**WHAT NEEDS TO BE DONE:**
Carry on the article about hidden face-recognition code in Meta's smart glasses app, picking up after its final sentence.

**EXERCISE TEXT:**

--- START ---

What Was Discovered Inside Meta’s Smart Glasses App?
Meta’s facial recognition smart glasses controversy centers on dormant code in its companion app that can detect faces, create biometric fingerprints, and identify people around the wearer without their knowledge or consent. Researchers who examined the Meta AI app, which supports Ray-Ban and Oakley smart glasses, found an internal feature called NameTag designed to recognize people seen through the glasses’ camera. Three on-device AI models detect, crop, and convert faces into 2,048‑dimensional biometric data, then compare them against a local faceprint database. Although NameTag is not exposed in the interface, the code has appeared in multiple updates since January and can be triggered through developer tools. One test even produced a “Person recognized” notification after pre-loading a face template, showing that the entire recognition chain already works end-to-end. This hidden pipeline moves the product much closer to smart glasses surveillance than most users realize.

--- END ---

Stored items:
--- START ---

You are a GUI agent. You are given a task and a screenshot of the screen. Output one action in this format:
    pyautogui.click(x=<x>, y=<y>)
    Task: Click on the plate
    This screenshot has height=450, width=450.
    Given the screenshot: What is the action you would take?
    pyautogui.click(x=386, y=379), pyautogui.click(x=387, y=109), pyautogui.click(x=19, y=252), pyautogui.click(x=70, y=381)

--- END ---

**RESPONSE TO THE TASK:**
How the Hidden NameTag System Works on Your Phone
Under the hood, the Meta AI app (internally called Stella) contains a full facial recognition pipeline, not a simple camera helper. It ships three ExecuTorch models: SCRFD for face detection, KPSAligner for aligning facial landmarks, and a scaled-up SFace variant that turns each face into a 2,048‑number biometric fingerprint. These embeddings are stored in an SQLite vector database on the phone for similarity matching, along with cropped face images in a private directory that survives normal app use. When enabled through debugging, the app converts each new face in view of the glasses into an embedding and compares it to the stored biometric data collection. If it finds a match, a notification such as “Person recognized” can be sent to the wearer. During controlled tests, researchers even got the system to recognize a portrait of Michel Foucault once his biometric template was added, confirming that the pipeline is ready for real-world use.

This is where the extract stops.